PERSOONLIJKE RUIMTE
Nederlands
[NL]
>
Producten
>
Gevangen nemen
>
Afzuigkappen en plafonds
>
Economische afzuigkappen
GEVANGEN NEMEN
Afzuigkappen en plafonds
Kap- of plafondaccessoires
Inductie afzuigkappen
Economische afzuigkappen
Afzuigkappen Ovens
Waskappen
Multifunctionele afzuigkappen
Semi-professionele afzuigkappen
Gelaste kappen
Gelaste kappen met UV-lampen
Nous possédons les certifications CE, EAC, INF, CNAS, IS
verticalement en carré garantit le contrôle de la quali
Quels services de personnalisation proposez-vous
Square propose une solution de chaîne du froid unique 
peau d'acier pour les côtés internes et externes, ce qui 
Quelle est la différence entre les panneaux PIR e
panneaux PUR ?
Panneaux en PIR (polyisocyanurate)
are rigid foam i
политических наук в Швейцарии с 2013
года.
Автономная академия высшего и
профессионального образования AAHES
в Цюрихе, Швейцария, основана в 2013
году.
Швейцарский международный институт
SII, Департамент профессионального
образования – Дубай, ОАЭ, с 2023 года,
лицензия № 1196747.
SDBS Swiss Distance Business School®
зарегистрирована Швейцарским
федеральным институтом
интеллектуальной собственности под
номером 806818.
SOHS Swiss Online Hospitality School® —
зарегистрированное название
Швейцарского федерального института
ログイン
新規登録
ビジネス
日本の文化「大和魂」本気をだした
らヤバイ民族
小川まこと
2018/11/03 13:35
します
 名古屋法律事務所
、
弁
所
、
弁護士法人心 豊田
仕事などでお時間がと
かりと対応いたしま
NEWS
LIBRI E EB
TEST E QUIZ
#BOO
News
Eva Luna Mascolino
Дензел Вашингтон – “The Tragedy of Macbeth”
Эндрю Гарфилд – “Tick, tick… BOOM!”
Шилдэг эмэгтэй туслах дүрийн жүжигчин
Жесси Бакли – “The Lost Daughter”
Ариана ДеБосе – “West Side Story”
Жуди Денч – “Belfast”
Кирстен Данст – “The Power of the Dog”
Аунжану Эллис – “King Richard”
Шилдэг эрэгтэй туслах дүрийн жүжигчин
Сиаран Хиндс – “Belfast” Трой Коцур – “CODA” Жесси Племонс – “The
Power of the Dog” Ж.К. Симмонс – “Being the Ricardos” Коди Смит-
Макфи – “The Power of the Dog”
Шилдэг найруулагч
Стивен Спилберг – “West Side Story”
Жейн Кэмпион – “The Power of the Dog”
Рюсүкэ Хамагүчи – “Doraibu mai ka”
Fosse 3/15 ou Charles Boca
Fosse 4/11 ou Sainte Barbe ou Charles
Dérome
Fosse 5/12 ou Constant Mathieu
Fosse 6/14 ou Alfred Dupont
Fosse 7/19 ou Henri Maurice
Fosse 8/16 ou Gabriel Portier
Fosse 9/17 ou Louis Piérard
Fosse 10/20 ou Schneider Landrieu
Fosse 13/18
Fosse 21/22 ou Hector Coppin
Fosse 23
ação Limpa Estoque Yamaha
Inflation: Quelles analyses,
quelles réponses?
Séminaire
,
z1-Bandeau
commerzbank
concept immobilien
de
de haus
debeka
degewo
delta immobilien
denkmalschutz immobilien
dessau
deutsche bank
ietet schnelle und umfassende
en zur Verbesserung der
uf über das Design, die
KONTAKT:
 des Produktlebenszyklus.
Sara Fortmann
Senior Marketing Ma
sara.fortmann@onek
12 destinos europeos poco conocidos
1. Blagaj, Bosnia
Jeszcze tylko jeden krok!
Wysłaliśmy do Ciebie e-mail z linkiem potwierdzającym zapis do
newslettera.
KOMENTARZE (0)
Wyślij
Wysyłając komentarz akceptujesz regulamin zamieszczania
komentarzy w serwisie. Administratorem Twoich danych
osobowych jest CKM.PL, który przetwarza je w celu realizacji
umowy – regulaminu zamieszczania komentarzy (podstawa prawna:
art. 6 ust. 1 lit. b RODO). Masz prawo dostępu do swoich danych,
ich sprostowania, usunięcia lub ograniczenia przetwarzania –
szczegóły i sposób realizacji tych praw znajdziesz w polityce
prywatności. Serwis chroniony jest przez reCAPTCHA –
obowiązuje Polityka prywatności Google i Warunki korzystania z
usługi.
..............................
* EXERCISE INSTRUCTIONS *
Write the records out again, character for character.

* EXERCISE RESPONSE *
PERSOONLIJKE RUIMTE
Nederlands
[NL]
>
Producten
>
Gevangen nemen
>
Afzuigkappen en plafonds
>
Economische afzuigkappen
GEVANGEN NEMEN
Afzuigkappen en plafonds
Kap- of plafondaccessoires
Inductie afzuigkappen
Economische afzuigkappen
Afzuigkappen Ovens
Waskappen
Multifunctionele afzuigkappen
Semi-professionele afzuigkappen
Gelaste kappen
Gelaste kappen met UV-lampen
Nous possédons les certifications CE, EAC, INF, CNAS, IS
verticalement en carré garantit le contrôle de la quali
Quels services de personnalisation proposez-vous
Square propose une solution de chaîne du froid unique 
peau d'acier pour les côtés internes et externes, ce qui 
Quelle est la différence entre les panneaux PIR e
panneaux PUR ?
Panneaux en PIR (polyisocyanurate)
are rigid foam i
политических наук в Швейцарии с 2013
года.
Автономная академия высшего и
профессионального образования AAHES
в Цюрихе, Швейцария, основана в 2013
году.
Швейцарский международный институт
SII, Департамент профессионального
образования – Дубай, ОАЭ, с 2023 года,
лицензия № 1196747.
SDBS Swiss Distance Business School®
зарегистрирована Швейцарским
федеральным институтом
интеллектуальной собственности под
номером 806818.
SOHS Swiss Online Hospitality School® —
зарегистрированное название
Швейцарского федерального института
ログイン
新規登録
ビジネス
日本の文化「大和魂」本気をだした
らヤバイ民族
小川まこと
2018/11/03 13:35
します
 名古屋法律事務所
、
弁
所
、
弁護士法人心 豊田
仕事などでお時間がと
かりと対応いたしま
NEWS
LIBRI E EB
TEST E QUIZ
#BOO
News
Eva Luna Mascolino
Дензел Вашингтон – “The Tragedy of Macbeth”
Эндрю Гарфилд – “Tick, tick… BOOM!”
Шилдэг эмэгтэй туслах дүрийн жүжигчин
Жесси Бакли – “The Lost Daughter”
Ариана ДеБосе – “West Side Story”
Жуди Денч – “Belfast”
Кирстен Данст – “The Power of the Dog”
Аунжану Эллис – “King Richard”
Шилдэг эрэгтэй туслах дүрийн жүжигчин
Сиаран Хиндс – “Belfast” Трой Коцур – “CODA” Жесси Племонс – “The
Power of the Dog” Ж.К. Симмонс – “Being the Ricardos” Коди Смит-
Макфи – “The Power of the Dog”
Шилдэг найруулагч
Стивен Спилберг – “West Side Story”
Жейн Кэмпион – “The Power of the Dog”
Рюсүкэ Хамагүчи – “Doraibu mai ka”
Fosse 3/15 ou Charles Boca
Fosse 4/11 ou Sainte Barbe ou Charles
Dérome
Fosse 5/12 ou Constant Mathieu
Fosse 6/14 ou Alfred Dupont
Fosse 7/19 ou Henri Maurice
Fosse 8/16 ou Gabriel Portier
Fosse 9/17 ou Louis Piérard
Fosse 10/20 ou Schneider Landrieu
Fosse 13/18
Fosse 21/22 ou Hector Coppin
Fosse 23
ação Limpa Estoque Yamaha
Inflation: Quelles analyses,
quelles réponses?
Séminaire
,
z1-Bandeau
commerzbank
concept immobilien
de
de haus
debeka
degewo
delta immobilien
denkmalschutz immobilien
dessau
deutsche bank
ietet schnelle und umfassende
en zur Verbesserung der
uf über das Design, die
KONTAKT:
 des Produktlebenszyklus.
Sara Fortmann
Senior Marketing Ma
sara.fortmann@onek
12 destinos europeos poco conocidos
1. Blagaj, Bosnia
Jeszcze tylko jeden krok!
Wysłaliśmy do Ciebie e-mail z linkiem potwierdzającym zapis do
newslettera.
KOMENTARZE (0)
Wyślij
Wysyłając komentarz akceptujesz regulamin zamieszczania
komentarzy w serwisie. Administratorem Twoich danych
osobowych jest CKM.PL, który przetwarza je w celu realizacji
umowy – regulaminu zamieszczania komentarzy (podstawa prawna:
art. 6 ust. 1 lit. b RODO). Masz prawo dostępu do swoich danych,
ich sprostowania, usunięcia lub ograniczenia przetwarzania –
szczegóły i sposób realizacji tych praw znajdziesz w polityce
prywatności. Serwis chroniony jest przez reCAPTCHA –
obowiązuje Polityka prywatności Google i Warunki korzystania z
usługi.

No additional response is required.